60例成人急性淋巴细胞白血病(ALL)患者和40例慢性髓性白血病急变期(CML.BC)患者采用信封法随机分组,分别接受长春地辛(VDS;2mg/m²静脉注射,每周两次或一次)或长春新碱(VCR;1.2mg/m²静脉注射,每周一次)联合泼尼松龙(Pred;40mg/m²口服,每日)治疗。在入组的100例患者中,53例ALL患者和34例CML.BC患者可进行评估。接受VDS方案治疗的25例ALL患者中有20例缓解(80.0%;12例完全缓解和8例部分缓解),接受VCR方案治疗的28例患者中有17例缓解(60.7%;7例完全缓解和10例部分缓解)。然而,对于CML.BC,VDS方案(42.1%;19例患者中5例完全缓解和3例部分缓解)和VCR方案(40.0%;15例患者中2例完全缓解和4例部分缓解)的缓解率相当。

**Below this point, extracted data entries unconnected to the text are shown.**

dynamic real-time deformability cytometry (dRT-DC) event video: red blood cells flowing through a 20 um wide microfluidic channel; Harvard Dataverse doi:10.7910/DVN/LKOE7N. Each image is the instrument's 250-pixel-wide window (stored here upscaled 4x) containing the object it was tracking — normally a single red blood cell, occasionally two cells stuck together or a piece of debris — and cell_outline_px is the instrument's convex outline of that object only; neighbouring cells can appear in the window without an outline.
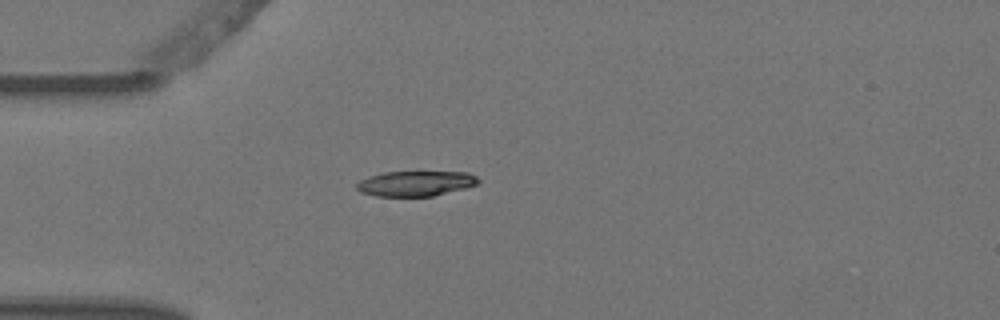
{"species": "Egyptian fruit bat (a non-hibernating species)", "species_latin": "Rousettus aegyptiacus", "temperature_condition": "warm", "stored_images_in_passage": 2, "camera_frame_rate_fps": 3000, "um_per_image_px": 0.085, "animal": {"sex": "female"}, "frame": {"image": 1, "passage_image": 1, "time_ms": 0.0, "image_size_px": [1000, 320], "cell_outline_px": [[480, 184], [432, 196], [376, 196], [360, 192], [356, 188], [356, 184], [360, 180], [368, 176], [384, 172], [468, 172], [476, 176], [480, 180]], "centroid_in_image_um": [35.32, 15.59], "position_along_channel_um": 49.7, "area_um2": 17.86}}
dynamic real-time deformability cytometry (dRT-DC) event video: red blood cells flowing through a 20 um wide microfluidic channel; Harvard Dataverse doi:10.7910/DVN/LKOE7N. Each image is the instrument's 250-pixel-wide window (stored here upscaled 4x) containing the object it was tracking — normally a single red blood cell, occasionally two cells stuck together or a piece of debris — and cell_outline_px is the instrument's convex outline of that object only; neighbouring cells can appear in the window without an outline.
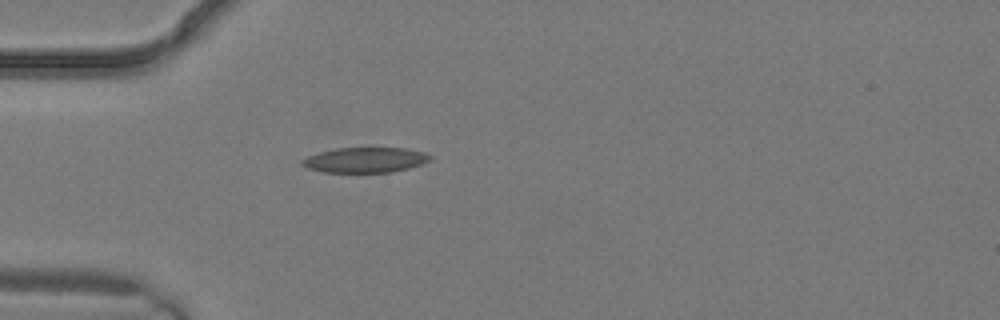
{"species": "common noctule bat (a hibernating species)", "species_latin": "Nyctalus noctula", "temperature_condition": "warm", "stored_images_in_passage": 1, "camera_frame_rate_fps": 3000, "um_per_image_px": 0.085, "animal": {"sex": "male", "body_mass_g": 19.2, "forearm_length_mm": 51.8}, "frame": {"image": 1, "passage_image": 1, "time_ms": 0.0, "image_size_px": [1000, 320], "cell_outline_px": [[432, 160], [424, 164], [392, 172], [324, 172], [308, 168], [300, 164], [300, 160], [308, 156], [320, 152], [336, 148], [408, 148], [424, 152], [432, 156]], "centroid_in_image_um": [31.08, 13.59], "position_along_channel_um": 53.9, "area_um2": 18.9}}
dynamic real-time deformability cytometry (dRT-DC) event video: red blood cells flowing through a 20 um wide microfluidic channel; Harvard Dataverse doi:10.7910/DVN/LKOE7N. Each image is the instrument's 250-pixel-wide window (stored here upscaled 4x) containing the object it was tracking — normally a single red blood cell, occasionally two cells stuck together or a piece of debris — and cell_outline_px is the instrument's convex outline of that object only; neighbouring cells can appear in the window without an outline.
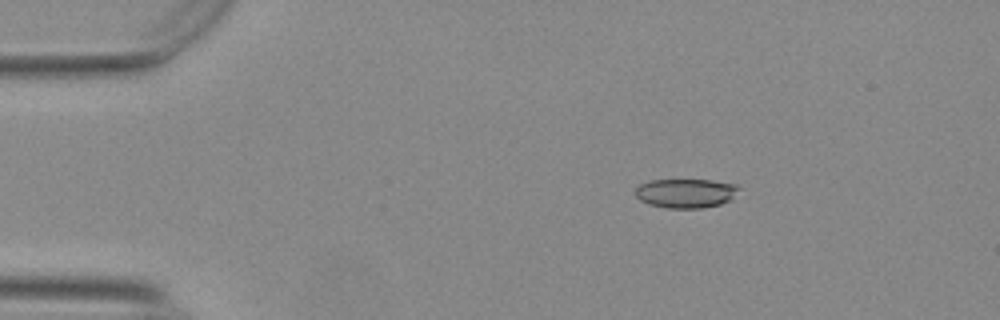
{"species": "Egyptian fruit bat (a non-hibernating species)", "species_latin": "Rousettus aegyptiacus", "temperature_condition": "warm", "stored_images_in_passage": 54, "camera_frame_rate_fps": 3000, "um_per_image_px": 0.085, "animal": {"sex": "female"}, "frame": {"image": 1, "passage_image": 8, "time_ms": 2.333, "image_size_px": [1000, 320], "cell_outline_px": [[740, 188], [732, 200], [720, 204], [700, 208], [668, 208], [648, 204], [640, 200], [636, 196], [636, 188], [640, 184], [652, 180], [712, 180], [736, 184]], "centroid_in_image_um": [58.32, 16.42], "position_along_channel_um": 26.7, "area_um2": 17.63}}
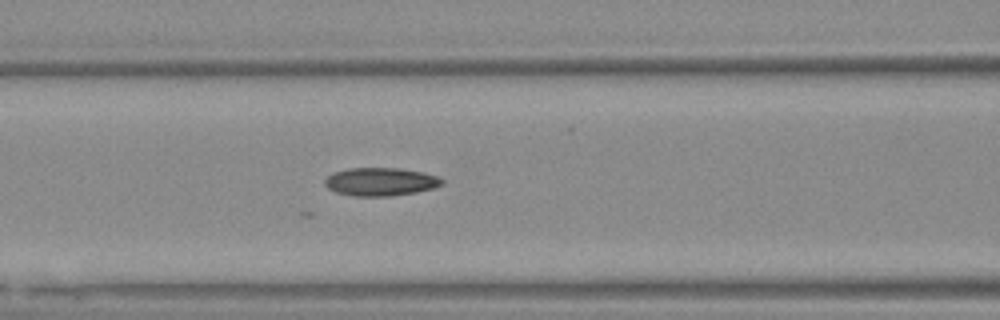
{"frame": {"image": 2, "passage_image": 22, "time_ms": 7.0, "image_size_px": [1000, 320], "cell_outline_px": [[444, 184], [432, 188], [416, 192], [388, 196], [352, 196], [336, 192], [328, 188], [324, 184], [324, 180], [332, 172], [348, 168], [396, 168], [420, 172], [436, 176], [444, 180]], "centroid_in_image_um": [32.3, 15.45], "position_along_channel_um": 134.3, "area_um2": 19.13}}
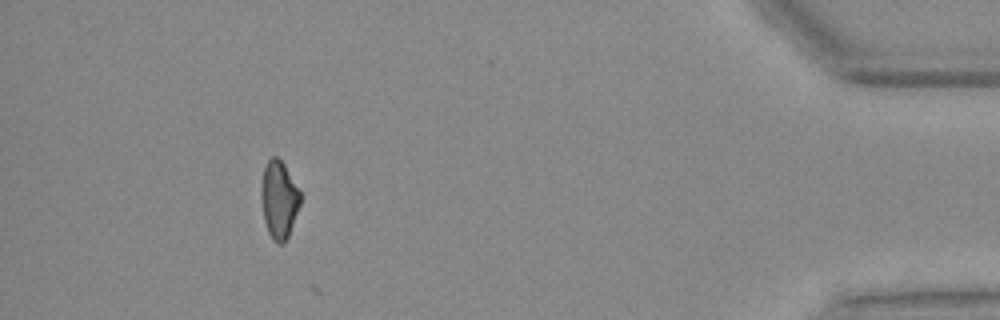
{"frame": {"image": 3, "passage_image": 49, "time_ms": 16.0, "image_size_px": [1000, 320], "cell_outline_px": [[300, 204], [288, 236], [284, 244], [276, 244], [268, 232], [264, 220], [260, 192], [264, 168], [268, 160], [272, 156], [276, 156], [284, 164], [300, 192]], "centroid_in_image_um": [23.7, 16.98], "position_along_channel_um": 411.5, "area_um2": 17.51}, "authors_computed_cell_mechanics": {"area_um2": 18.5249, "velocity_mm_per_s": 3.7364, "shape_relaxation_time_tau1_ms": null, "shape_relaxation_time_tau2_ms": 4.6396, "deformation_change_tau1": null, "deformation_change_tau2": 0.1184}}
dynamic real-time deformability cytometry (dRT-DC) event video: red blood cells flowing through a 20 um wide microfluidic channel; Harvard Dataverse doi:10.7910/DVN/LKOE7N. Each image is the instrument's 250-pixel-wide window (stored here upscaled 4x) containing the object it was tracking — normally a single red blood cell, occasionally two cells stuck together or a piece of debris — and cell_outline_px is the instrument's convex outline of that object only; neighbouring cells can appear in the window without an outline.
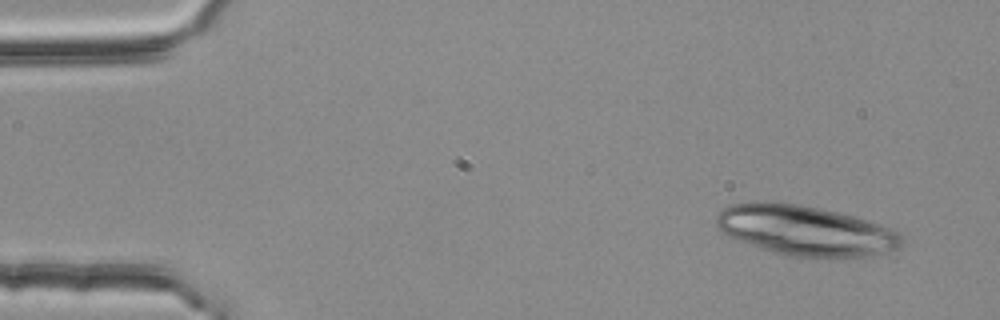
{"species": "common noctule bat (a hibernating species)", "species_latin": "Nyctalus noctula", "temperature_condition": "room temperature", "stored_images_in_passage": 20, "camera_frame_rate_fps": 3000, "um_per_image_px": 0.085, "animal": {"sex": "female", "body_mass_g": 25.1}, "frame": {"image": 1, "passage_image": 4, "time_ms": 1.0, "image_size_px": [1000, 320], "cell_outline_px": [[904, 240], [900, 248], [884, 252], [864, 256], [784, 256], [760, 248], [732, 236], [724, 232], [716, 224], [716, 216], [720, 208], [728, 204], [756, 200], [764, 200], [800, 204], [820, 208], [868, 220], [892, 228], [900, 232], [904, 236]], "centroid_in_image_um": [68.45, 19.55], "position_along_channel_um": 16.6, "area_um2": 54.1}}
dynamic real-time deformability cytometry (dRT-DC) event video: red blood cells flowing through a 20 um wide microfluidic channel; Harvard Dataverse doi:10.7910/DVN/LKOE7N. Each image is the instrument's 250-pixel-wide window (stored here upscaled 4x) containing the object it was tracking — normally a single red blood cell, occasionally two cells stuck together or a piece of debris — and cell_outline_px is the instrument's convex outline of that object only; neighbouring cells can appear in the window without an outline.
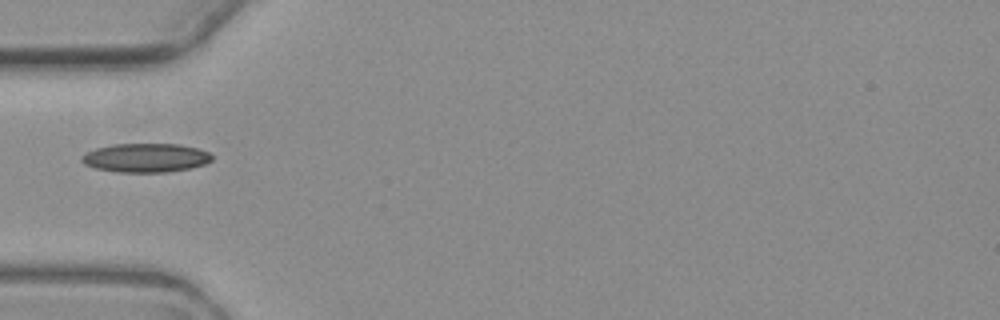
{"species": "common noctule bat (a hibernating species)", "species_latin": "Nyctalus noctula", "temperature_condition": "warm", "stored_images_in_passage": 7, "camera_frame_rate_fps": 3000, "um_per_image_px": 0.085, "animal": {"sex": "female", "body_mass_g": 19.3, "forearm_length_mm": 54.1}, "frame": {"image": 1, "passage_image": 5, "time_ms": 4.667, "image_size_px": [1000, 320], "cell_outline_px": [[212, 160], [204, 164], [188, 168], [168, 172], [116, 172], [96, 168], [84, 164], [80, 160], [80, 156], [96, 148], [112, 144], [180, 144], [196, 148], [208, 152], [212, 156]], "centroid_in_image_um": [12.36, 13.41], "position_along_channel_um": 72.6, "area_um2": 21.85}}
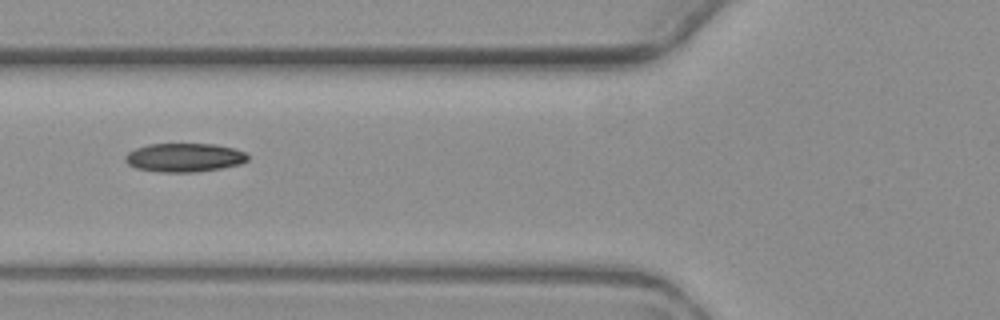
{"frame": {"image": 2, "passage_image": 6, "time_ms": 5.667, "image_size_px": [1000, 320], "cell_outline_px": [[248, 160], [240, 164], [220, 168], [196, 172], [160, 172], [136, 168], [128, 164], [124, 160], [124, 156], [128, 152], [136, 148], [148, 144], [212, 144], [232, 148], [244, 152], [248, 156]], "centroid_in_image_um": [15.63, 13.39], "position_along_channel_um": 110.2, "area_um2": 20.4}}
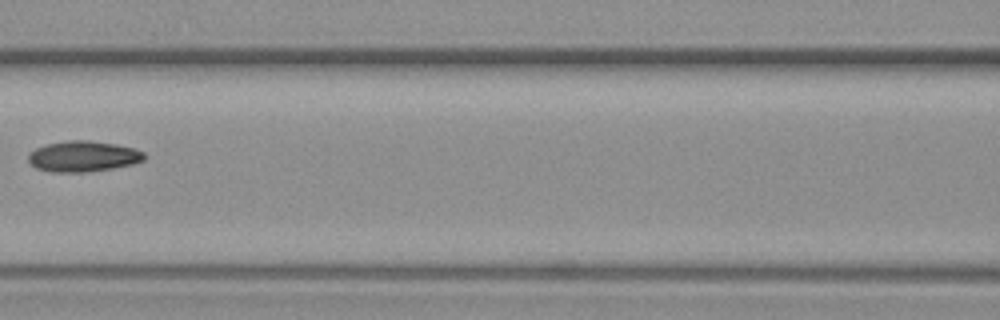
{"frame": {"image": 3, "passage_image": 7, "time_ms": 7.0, "image_size_px": [1000, 320], "cell_outline_px": [[144, 160], [132, 164], [112, 168], [88, 172], [52, 172], [36, 168], [28, 160], [28, 156], [36, 148], [48, 144], [68, 140], [88, 140], [116, 144], [132, 148], [144, 152]], "centroid_in_image_um": [7.07, 13.29], "position_along_channel_um": 159.5, "area_um2": 20.58}}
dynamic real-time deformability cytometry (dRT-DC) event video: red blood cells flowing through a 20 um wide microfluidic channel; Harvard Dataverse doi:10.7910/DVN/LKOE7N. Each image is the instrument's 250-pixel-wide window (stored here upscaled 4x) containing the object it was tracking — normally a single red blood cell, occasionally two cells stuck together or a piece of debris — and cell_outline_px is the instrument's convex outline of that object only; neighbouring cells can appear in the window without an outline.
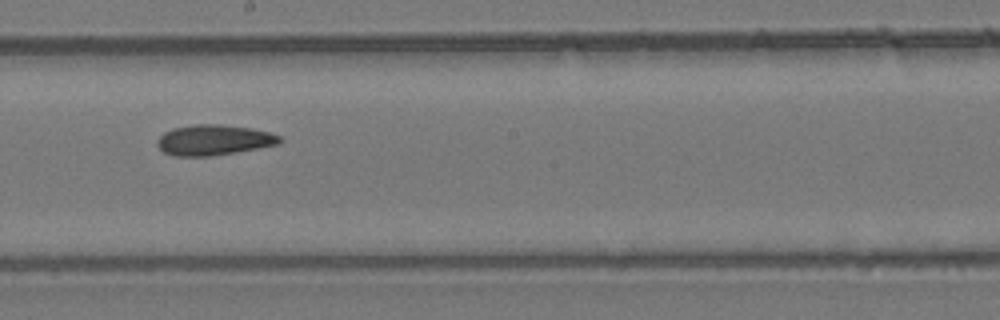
{"species": "common noctule bat (a hibernating species)", "species_latin": "Nyctalus noctula", "temperature_condition": "room temperature", "stored_images_in_passage": 8, "camera_frame_rate_fps": 3000, "um_per_image_px": 0.085, "animal": {"sex": "female", "body_mass_g": 24.6, "forearm_length_mm": 56.2}, "frame": {"image": 1, "passage_image": 8, "time_ms": 2.333, "image_size_px": [1000, 320], "cell_outline_px": [[284, 140], [280, 144], [208, 156], [172, 156], [164, 152], [156, 144], [156, 140], [164, 132], [172, 128], [196, 124], [220, 124], [252, 128], [268, 132], [280, 136]], "centroid_in_image_um": [18.15, 11.89], "position_along_channel_um": 230.0, "area_um2": 21.68}}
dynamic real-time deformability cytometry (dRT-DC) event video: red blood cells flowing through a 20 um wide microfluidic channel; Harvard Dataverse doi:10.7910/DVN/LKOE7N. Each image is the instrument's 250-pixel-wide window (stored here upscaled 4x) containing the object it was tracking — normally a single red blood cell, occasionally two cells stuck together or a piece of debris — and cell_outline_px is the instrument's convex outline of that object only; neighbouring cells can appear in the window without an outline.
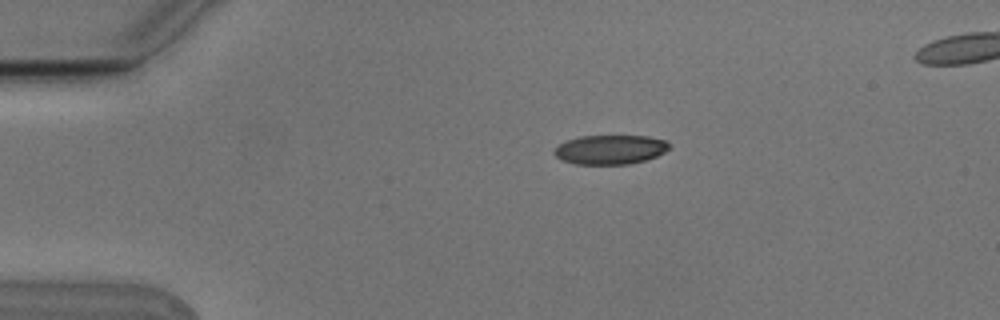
{"species": "Egyptian fruit bat (a non-hibernating species)", "species_latin": "Rousettus aegyptiacus", "temperature_condition": "cold", "stored_images_in_passage": 3, "camera_frame_rate_fps": 3000, "um_per_image_px": 0.085, "animal": {"sex": "male"}, "frame": {"image": 1, "passage_image": 1, "time_ms": 0.0, "image_size_px": [1000, 320], "cell_outline_px": [[668, 148], [664, 152], [656, 156], [644, 160], [628, 164], [576, 164], [560, 160], [552, 152], [560, 144], [568, 140], [580, 136], [648, 136], [664, 140], [668, 144]], "centroid_in_image_um": [51.83, 12.72], "position_along_channel_um": 33.2, "area_um2": 19.42}}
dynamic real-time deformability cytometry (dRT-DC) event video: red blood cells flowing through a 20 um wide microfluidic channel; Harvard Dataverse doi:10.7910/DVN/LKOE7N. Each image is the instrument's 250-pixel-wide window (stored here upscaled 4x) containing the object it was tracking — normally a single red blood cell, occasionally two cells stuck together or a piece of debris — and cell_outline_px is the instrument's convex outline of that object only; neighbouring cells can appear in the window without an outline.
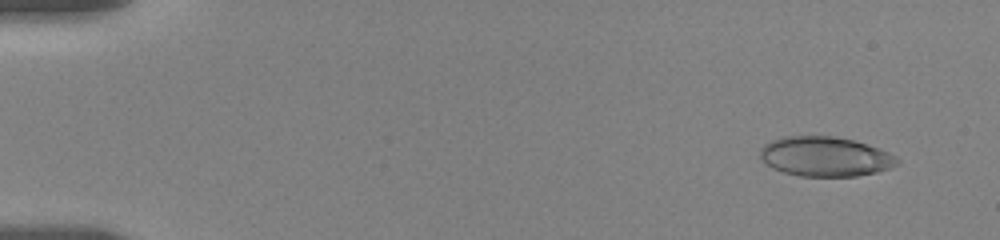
{"species": "human", "species_latin": "Homo sapiens", "temperature_condition": "room temperature", "stored_images_in_passage": 28, "camera_frame_rate_fps": 3000, "um_per_image_px": 0.085, "donor": {"sex": "female"}, "frame": {"image": 1, "passage_image": 4, "time_ms": 1.0, "image_size_px": [1000, 240], "cell_outline_px": [[900, 164], [892, 168], [876, 172], [856, 176], [800, 176], [784, 172], [772, 168], [760, 156], [760, 148], [764, 144], [772, 140], [784, 136], [836, 136], [852, 140], [880, 148], [896, 156], [900, 160]], "centroid_in_image_um": [70.18, 13.3], "position_along_channel_um": 14.8, "area_um2": 31.79}}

VDS方案对两种疾病的总体缓解率,每周两次方案(65.5%;29例患者中11例完全缓解和8例部分缓解)和每周一次方案(60.0%;15例患者中6例完全缓解和3例部分缓解)相似。接受任一方案治疗的患者神经毒性发生率均较高。VCR方案治疗的患者神经毒性障碍似乎更严重。VDS方案治疗的患者白细胞减少和脱发发生率较高。这些数据表明,对于成人ALL和CML.BC,VDS联合Pred与VCR联合Pred相当,甚至更优。VDS较少神经毒性且足够有效的剂量被认为是2mg/m²,每周一次。